2. Background
Empirical and theoretical studies have demonstrated that wider networks tend to exhibit mode connectivity: where distinct minima are connected by a smooth, low-loss path
[1, 2]. These networks tend to occupy regions of the loss landscape that are smoother, with shorter and less pronounced barriers between minima. This characteristic suggests that wider models, by virtue of their increased parameterization, might allow for greater flexibility in optimization, potentially leading to more robust solutions.
However, most prior work has focused on the existence of connectivity, rather than the
geometry of these connections. In particular, even fewer studies have measured how landscape properties, such as barrier height and path sharpness, vary not just within one path, but across varying architectural factors like depth in practical deep learning settings on real datasets (e.g., ResNet or CNNs on CIFAR-10).

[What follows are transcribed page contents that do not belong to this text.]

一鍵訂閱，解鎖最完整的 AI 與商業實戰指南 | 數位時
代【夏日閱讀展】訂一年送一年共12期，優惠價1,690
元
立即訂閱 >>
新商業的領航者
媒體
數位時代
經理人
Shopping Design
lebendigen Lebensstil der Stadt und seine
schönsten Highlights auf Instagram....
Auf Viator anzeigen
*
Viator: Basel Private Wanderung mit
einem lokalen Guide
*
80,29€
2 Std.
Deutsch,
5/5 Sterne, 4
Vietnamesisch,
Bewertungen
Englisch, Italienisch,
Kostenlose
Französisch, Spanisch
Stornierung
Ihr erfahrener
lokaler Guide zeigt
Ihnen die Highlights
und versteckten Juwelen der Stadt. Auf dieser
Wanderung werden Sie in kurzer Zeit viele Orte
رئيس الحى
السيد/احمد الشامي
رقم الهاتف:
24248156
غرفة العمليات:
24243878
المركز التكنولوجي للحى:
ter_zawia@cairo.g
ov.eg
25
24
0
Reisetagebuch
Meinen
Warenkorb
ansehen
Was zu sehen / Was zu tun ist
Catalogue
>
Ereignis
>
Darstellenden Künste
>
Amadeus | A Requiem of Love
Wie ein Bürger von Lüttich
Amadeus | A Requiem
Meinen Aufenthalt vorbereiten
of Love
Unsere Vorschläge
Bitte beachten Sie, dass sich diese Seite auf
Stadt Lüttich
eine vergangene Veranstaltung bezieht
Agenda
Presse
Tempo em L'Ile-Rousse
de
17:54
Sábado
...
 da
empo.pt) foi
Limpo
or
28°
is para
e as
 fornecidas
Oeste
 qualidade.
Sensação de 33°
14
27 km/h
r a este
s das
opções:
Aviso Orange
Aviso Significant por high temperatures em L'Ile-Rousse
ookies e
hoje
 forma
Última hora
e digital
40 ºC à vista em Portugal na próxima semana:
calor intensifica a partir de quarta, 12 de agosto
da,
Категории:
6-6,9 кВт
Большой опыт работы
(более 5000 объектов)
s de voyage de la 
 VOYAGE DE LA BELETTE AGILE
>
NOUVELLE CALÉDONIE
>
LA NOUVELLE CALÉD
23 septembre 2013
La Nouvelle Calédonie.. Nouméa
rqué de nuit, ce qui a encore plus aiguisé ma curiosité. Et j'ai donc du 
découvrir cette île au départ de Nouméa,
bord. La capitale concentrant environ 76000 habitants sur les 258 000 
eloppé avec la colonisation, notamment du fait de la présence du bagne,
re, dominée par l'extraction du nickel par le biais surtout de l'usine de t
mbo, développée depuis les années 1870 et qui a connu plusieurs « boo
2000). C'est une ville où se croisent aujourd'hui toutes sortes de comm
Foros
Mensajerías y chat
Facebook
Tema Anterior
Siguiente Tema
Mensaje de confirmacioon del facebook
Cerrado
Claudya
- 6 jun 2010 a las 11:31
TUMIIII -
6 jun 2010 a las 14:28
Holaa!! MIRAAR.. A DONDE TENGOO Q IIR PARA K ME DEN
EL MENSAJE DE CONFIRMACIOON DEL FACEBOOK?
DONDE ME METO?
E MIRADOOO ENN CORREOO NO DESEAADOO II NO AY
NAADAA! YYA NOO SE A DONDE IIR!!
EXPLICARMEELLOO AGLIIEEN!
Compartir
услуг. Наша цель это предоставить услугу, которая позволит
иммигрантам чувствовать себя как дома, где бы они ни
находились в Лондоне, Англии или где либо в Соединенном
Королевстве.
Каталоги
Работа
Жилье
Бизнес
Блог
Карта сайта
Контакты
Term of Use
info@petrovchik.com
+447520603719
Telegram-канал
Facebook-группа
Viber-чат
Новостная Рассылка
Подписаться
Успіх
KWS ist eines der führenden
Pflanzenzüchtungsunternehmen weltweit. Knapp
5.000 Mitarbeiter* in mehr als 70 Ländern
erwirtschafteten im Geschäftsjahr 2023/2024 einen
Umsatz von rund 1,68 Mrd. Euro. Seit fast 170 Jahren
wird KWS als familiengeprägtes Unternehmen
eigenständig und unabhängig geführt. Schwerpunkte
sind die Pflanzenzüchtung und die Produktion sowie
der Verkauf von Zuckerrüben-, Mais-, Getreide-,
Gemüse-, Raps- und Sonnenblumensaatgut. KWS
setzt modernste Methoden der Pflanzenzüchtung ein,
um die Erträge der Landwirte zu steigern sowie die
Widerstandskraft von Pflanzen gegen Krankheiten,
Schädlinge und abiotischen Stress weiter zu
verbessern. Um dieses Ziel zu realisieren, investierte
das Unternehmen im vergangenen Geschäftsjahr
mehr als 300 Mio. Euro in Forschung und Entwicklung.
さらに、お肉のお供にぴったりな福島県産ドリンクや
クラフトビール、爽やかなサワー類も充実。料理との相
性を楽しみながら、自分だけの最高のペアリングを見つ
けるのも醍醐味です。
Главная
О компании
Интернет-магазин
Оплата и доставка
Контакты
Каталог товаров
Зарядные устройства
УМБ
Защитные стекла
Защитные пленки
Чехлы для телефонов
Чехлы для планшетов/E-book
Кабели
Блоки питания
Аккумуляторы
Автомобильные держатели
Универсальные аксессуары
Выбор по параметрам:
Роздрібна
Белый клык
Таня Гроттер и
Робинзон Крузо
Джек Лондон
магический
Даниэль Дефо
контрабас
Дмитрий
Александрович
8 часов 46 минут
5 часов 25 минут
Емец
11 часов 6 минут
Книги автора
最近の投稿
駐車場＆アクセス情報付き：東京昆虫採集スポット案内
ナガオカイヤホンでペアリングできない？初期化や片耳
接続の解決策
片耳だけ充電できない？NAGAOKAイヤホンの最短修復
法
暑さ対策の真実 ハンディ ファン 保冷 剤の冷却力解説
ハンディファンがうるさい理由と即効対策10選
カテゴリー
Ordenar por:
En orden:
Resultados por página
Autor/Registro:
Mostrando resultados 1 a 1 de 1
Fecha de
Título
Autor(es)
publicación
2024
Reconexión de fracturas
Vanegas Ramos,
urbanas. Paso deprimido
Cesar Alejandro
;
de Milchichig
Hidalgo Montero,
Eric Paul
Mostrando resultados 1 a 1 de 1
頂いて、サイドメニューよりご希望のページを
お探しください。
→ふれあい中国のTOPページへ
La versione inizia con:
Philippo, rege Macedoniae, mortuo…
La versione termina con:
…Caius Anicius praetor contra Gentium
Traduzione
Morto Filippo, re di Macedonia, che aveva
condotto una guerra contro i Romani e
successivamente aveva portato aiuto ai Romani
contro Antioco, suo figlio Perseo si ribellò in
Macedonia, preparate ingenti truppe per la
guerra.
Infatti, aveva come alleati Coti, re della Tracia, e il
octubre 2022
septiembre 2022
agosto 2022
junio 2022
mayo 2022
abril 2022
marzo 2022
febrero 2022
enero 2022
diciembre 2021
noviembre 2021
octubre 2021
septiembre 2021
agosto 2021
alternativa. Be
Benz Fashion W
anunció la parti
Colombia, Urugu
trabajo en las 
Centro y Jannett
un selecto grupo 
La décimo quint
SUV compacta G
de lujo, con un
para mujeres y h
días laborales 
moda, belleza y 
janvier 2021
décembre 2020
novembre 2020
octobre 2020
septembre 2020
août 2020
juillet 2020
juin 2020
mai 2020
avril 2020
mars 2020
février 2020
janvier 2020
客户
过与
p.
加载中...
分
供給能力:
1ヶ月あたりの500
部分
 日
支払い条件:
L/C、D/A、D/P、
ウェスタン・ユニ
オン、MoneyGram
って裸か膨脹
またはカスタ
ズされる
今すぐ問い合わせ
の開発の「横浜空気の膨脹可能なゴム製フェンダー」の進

Moreover, while increased connectivity through overparameterization has been linked to improved generalization, this relationship is not without limits
[3, 4]. Beyond a certain degree of overparameterization, increased capacity may no longer improve generalization. Larger models might exhibit wider but shallower basins in the loss landscape, potentially impairing test performance on out-of-distribution data. Furthermore, increasing depth and width might give opposing results
[5]. The precise conditions under which the benefits of increased connectivity plateau, and how the loss landscape geometry contributes to this effect, remains underexplored.
The collective body of existing research confirms the central role of overparameterization in shaping the loss landscape
[6, 7]. It has been established that the set of optimal solutions in networks where the number of parameters significantly exceeds the number of data points is not discrete but rather forms a high-dimensional submanifold
[8, 9]. Awareness of this phenomenon fundamentally changes the optimization challenge. Finding a good solution requires finding not only low-loss minimum, but also a minimum that generalizes well, a property not reflected in the loss itself. This has motivated work to study the effect of hyperparameters such as learning rate and batch size on the width of the minima that stochastic gradient descent (SGD) converges to
[10]. Furthermore, dedicated flatness-aware optimization strategies, such as sharpness-aware minimization (SAM)
[11] and stochastic weight averaging (SWA)
[12], have been developed to actively seek out flat minima
[13].
Furthermore, a substantial area of research has focused on the relationship between optimization and flat minima, hypothesizing that the flatness of a basin correlates directly with a model's superior generalization ability
[14]. However, the connection between these macroscopic landscape properties, like the existence of flat minima, and the microscopic geometry of the connections between them, like path curvature and sharpness, remains loosely quantified, particularly in the context of controlled architectural variations like depth on modern architectures
[6, 7].
Thus, a significant gap remains in rigorously and empirically linking the degree of overparameterization to the quantitative geometry of the optimization landscape. This motivates a systematic investigation of how overparameterization shapes the geometry of the loss landscape, and how this, in turn, influences key properties like generalization. By studying these aspects in a controlled and thorough manner, we aim to uncover insights that could inform the design of more efficient architectures and optimization strategies, ultimately leading to more reliable and interpretable models.
Overparameterized networks tend to form connected, flatter regions of the loss landscape,
which has been linked to better optimization and generalization.
Flatness-aware optimization strategies like sharpness-aware minimization (SAM)
and stochastic weight averaging (SWA) have been developed to actively seek out flat minima.
How these flat, connected regions change with model size remains poorly understood.
Bridging this gap requires studying the geometry of paths between solutions across architectures.